On Fri, May 21, 2021 at 12:40:56PM +0200, Jan Kara wrote:
> On Fri 21-05-21 20:15:35, Matthew Bobrowski wrote:
> > On Thu, May 20, 2021 at 03:55:27PM +0200, Jan Kara wrote:
> > There's one thing that I'd like to mention, and it's something in
> > regards to the overall approach we've taken that I'm not particularly
> > happy about and I'd like to hear all your thoughts. Basically, with
> > this approach the pidfd creation is done only once an event has been
> > queued and the notification worker wakes up and picks up the event
> > from the queue processes it. There's a subtle latency introduced when
> > taking such an approach which at times leads to pidfd creation
> > failures. As in, by the time pidfd_create() is called the struct pid
> > has already been reaped, which then results in FAN_NOPIDFD being
> > returned in the pidfd info record.
> > 
> > Having said that, I'm wondering what the thoughts are on doing pidfd
> > creation earlier on i.e. in the event allocation stages? This way, the
> > struct pid is pinned earlier on and rather than FAN_NOPIDFD being
> > returned in the pidfd info record because the struct pid has been
> > already reaped, userspace application will atleast receive a valid
> > pidfd which can be used to check whether the process still exists or
> > not. I think it'll just set the expectation better from an API
> > perspective.
> 
> Yes, there's this race. OTOH if FAN_NOPIDFD is returned, the listener can
> be sure the original process doesn't exist anymore.
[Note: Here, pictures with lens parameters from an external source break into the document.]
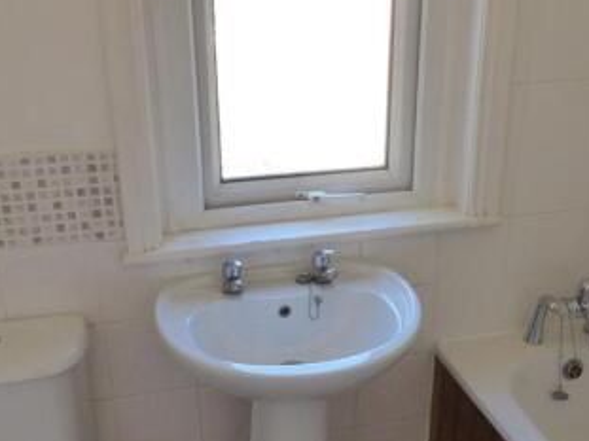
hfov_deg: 42.0
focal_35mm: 45
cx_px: 332
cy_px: 262
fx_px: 765
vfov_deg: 32.1
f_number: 3.3
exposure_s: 1/60
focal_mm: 4.3
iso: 400
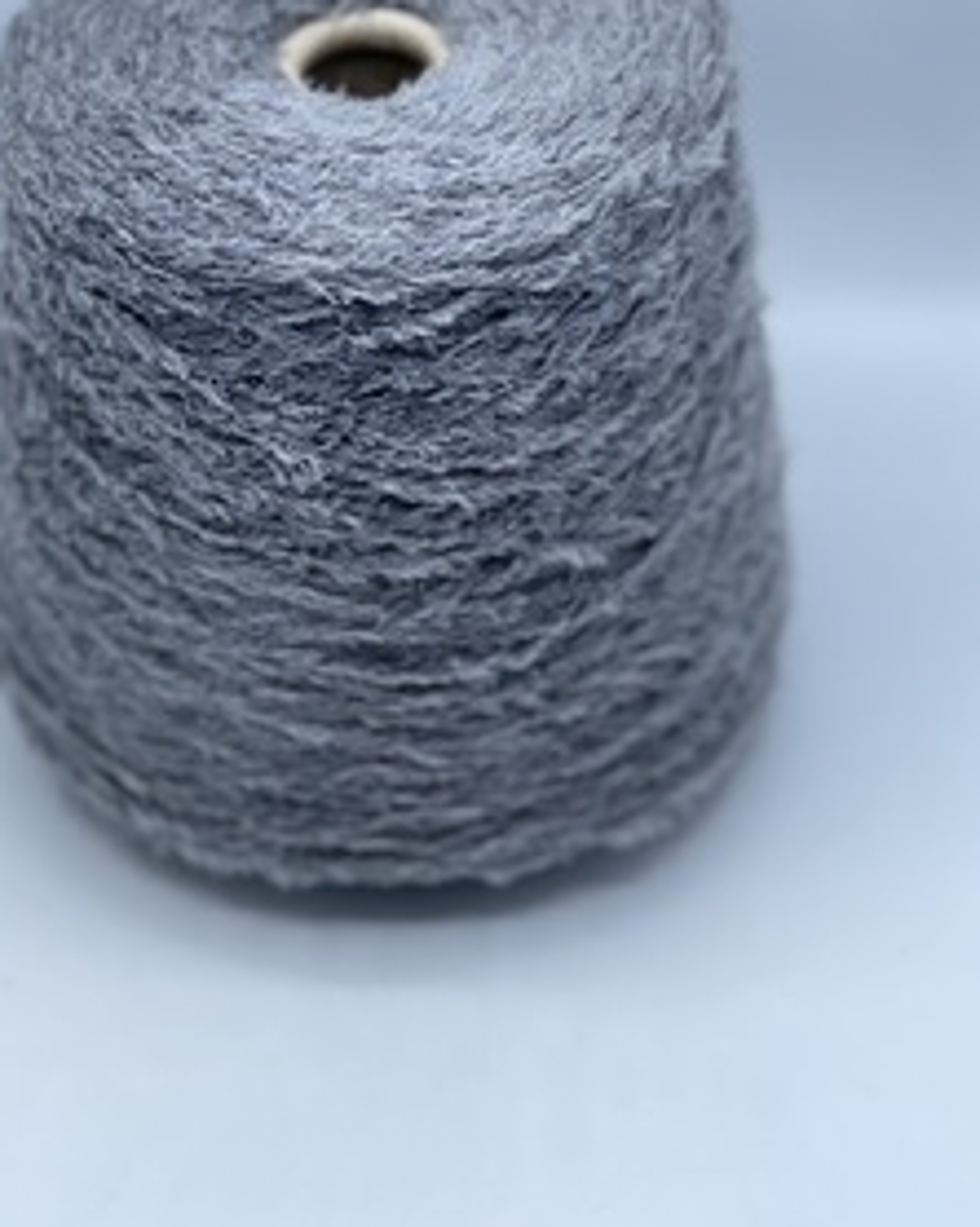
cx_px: 388
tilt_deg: -40.2
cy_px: 327
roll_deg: +1.5
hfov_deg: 14.2
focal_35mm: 108
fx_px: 3920
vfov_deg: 17.7
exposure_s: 1/135
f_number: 2.2
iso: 20
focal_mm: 7.5
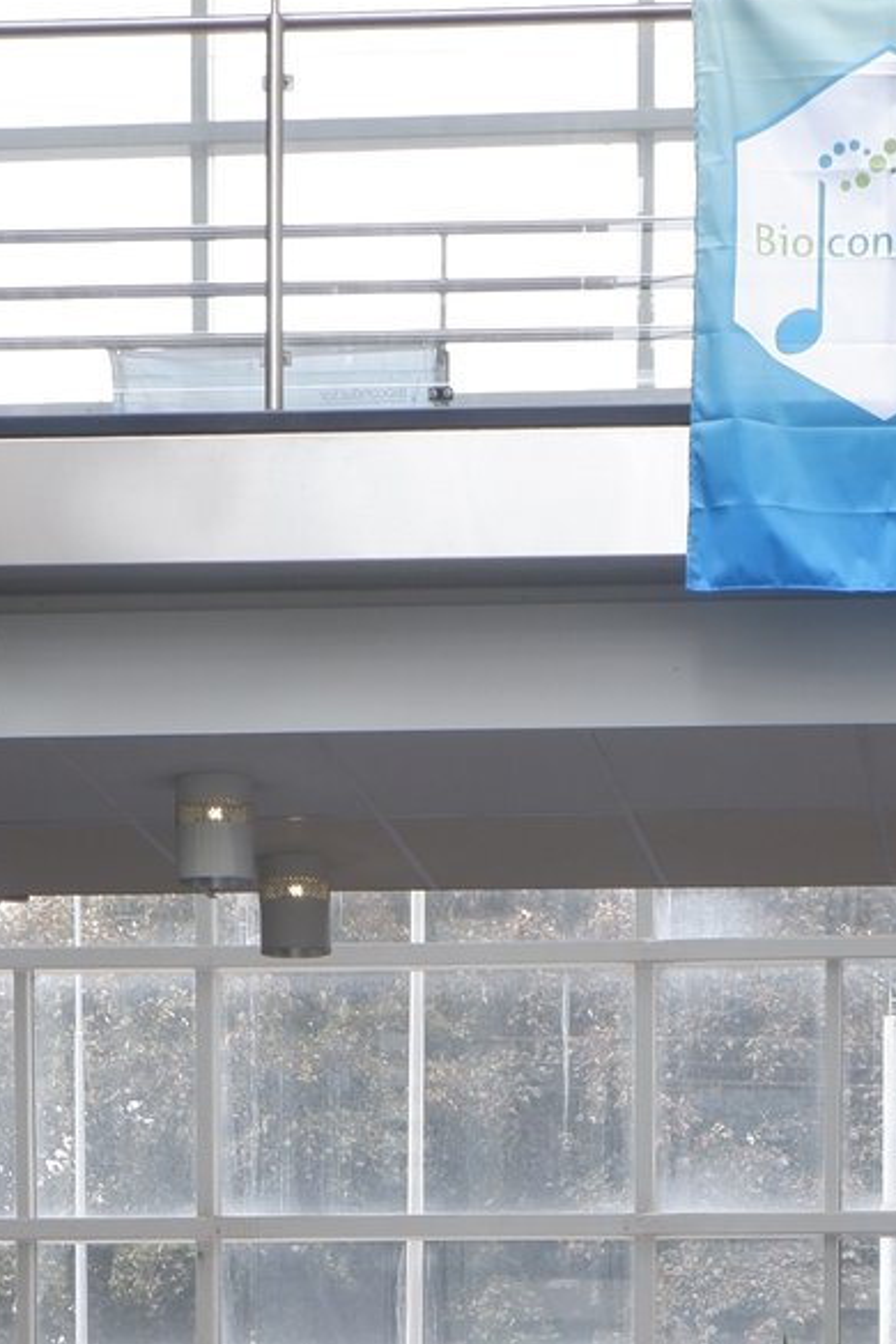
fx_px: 4853
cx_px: 604
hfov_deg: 10.5
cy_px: 2098
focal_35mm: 130
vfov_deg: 14.5
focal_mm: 25.6
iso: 250
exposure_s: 1/60
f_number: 10
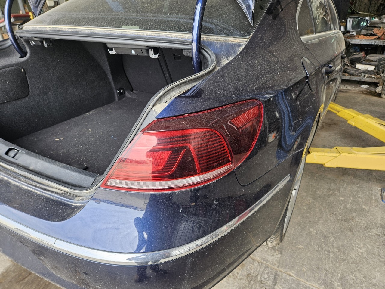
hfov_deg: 73.9
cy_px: 144
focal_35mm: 23
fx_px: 256
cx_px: 192
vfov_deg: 58.9
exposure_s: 1/120
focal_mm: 5.4
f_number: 1.8
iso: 50
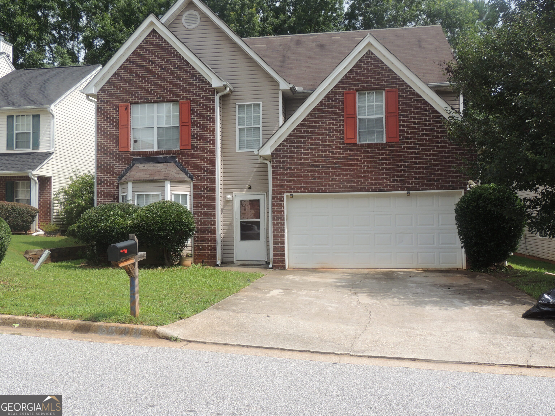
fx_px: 529
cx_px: 278
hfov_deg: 55.4
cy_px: 208
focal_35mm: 33
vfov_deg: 42.9
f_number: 3.2
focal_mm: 5.8
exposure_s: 1/1000
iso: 100
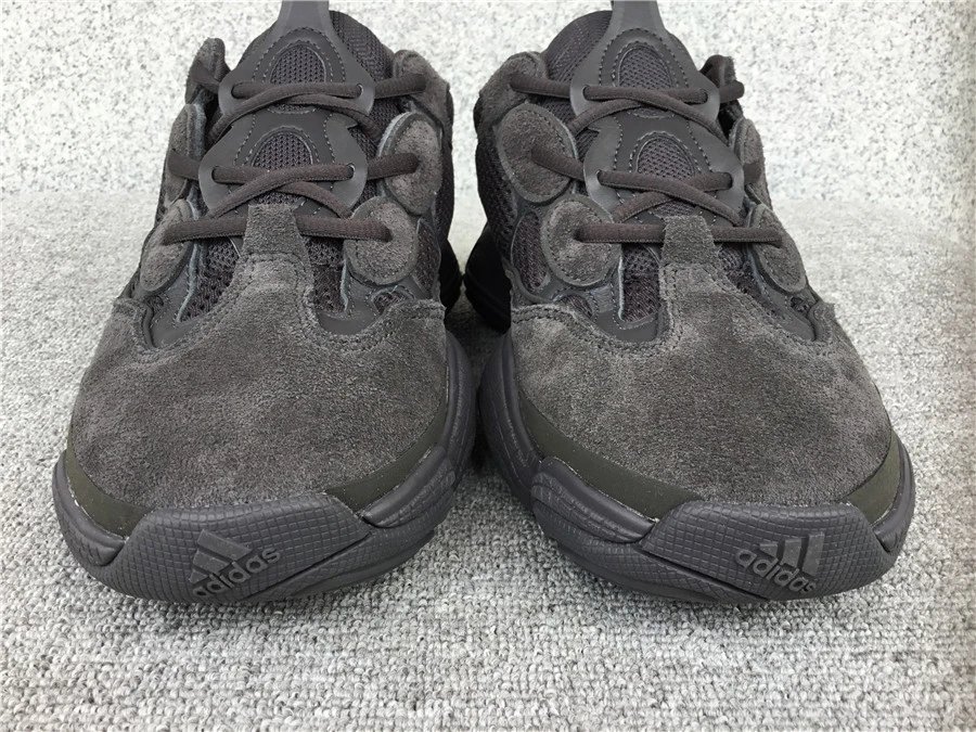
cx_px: 488
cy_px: 366
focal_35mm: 31
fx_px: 874
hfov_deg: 58.4
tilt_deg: -23.7
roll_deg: -0.5
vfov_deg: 45.4
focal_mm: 3.3
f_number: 2.4
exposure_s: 1/115
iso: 25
So is it useful to
> still receive pidfd of the dead process?

Well, you're absolutely right. However, FWIW I was approaching this
from two different angles:

1) I wanted to keep the pattern in which the listener checks for the
   existence/recycling of the process consistent. As in, the listener
   would receive the pidfd, then send the pidfd a signal via
   pidfd_send_signal() and check for -ESRCH which clearly indicates
   that the target process has terminated.

2) I didn't want to mask failed pidfd creation because of early
   process termination and other possible failures behind a single
   FAN_NOPIDFD. IOW, if we take the -ESRCH approach above, the
   listener can take clear corrective branches as what's to be done
   next if a race is to have been detected, whereas simply returning
   FAN_NOPIDFD at this stage can mean multiple things.

Now that I've written the above and keeping in mind that we'd like to
refrain from doing anything in the event allocation stages, perhaps we
could introduce a different error code for detecting early process
termination while attempting to construct the info record. WDYT?

> Also opening pidfd in the context of event generation is problematic
> for two reasons:
>
> 1) Technically, the context under which events are generated can be rather
> constrained (various locks held etc.). Adding relatively complex operations
> such as pidfd creation is going to introduce strange lock dependencies,
> possibly deadlocks.
> 
> 2) Doing pidfd generation in the context of the process generating event is
> problematic - you don't know in which fd_table the fd will live. Also that
> process is unfairly penalized (performance wise) because someone else is
> listening. We try to keep overhead of event generation as low as possible
> for this reason.

Fair points, thanks for sharing your view. :)

/M